▽

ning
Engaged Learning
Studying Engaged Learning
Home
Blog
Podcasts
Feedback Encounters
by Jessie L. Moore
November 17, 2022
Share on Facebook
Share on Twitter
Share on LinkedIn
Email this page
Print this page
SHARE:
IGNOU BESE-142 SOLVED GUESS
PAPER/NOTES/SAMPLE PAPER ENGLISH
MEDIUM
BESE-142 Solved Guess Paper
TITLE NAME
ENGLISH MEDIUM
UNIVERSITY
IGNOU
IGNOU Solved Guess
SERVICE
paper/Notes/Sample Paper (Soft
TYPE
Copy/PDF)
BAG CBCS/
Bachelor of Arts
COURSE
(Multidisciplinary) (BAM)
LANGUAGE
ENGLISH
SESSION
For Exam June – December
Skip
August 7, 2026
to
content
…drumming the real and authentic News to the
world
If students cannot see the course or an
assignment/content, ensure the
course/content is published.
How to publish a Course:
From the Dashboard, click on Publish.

△
▽

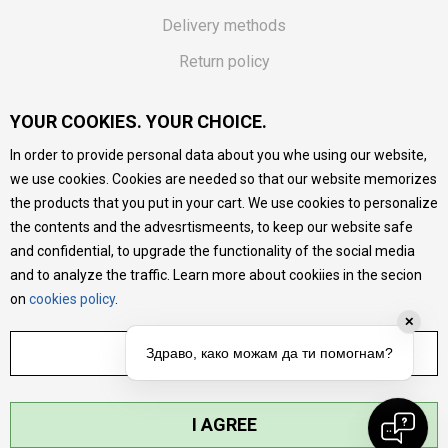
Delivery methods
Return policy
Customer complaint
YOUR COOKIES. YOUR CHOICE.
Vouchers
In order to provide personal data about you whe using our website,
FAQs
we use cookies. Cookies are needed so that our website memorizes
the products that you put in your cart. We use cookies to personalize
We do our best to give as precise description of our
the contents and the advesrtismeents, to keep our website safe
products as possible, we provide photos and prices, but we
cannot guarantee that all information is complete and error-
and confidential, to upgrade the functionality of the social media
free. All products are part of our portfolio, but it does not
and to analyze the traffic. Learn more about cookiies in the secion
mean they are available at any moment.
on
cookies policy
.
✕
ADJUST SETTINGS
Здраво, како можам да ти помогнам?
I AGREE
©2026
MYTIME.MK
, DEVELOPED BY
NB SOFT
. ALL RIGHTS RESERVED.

△

Can you convert the lines from the one containing "Delivery methods" up to and including the one containing "free. All products" into a JSON list of strings, one string per line, with blank lines left out?

## Exercise solution
[
  "Delivery methods",
  "Return policy",
  "Customer complaint",
  "YOUR COOKIES. YOUR CHOICE.",
  "Vouchers",
  "In order to provide personal data about you whe using our website,",
  "FAQs",
  "we use cookies. Cookies are needed so that our website memorizes",
  "the products that you put in your cart. We use cookies to personalize",
  "We do our best to give as precise description of our",
  "the contents and the advesrtismeents, to keep our website safe",
  "products as possible, we provide photos and prices, but we",
  "cannot guarantee that all information is complete and error-",
  "and confidential, to upgrade the functionality of the social media",
  "free. All products are part of our portfolio, but it does not"
]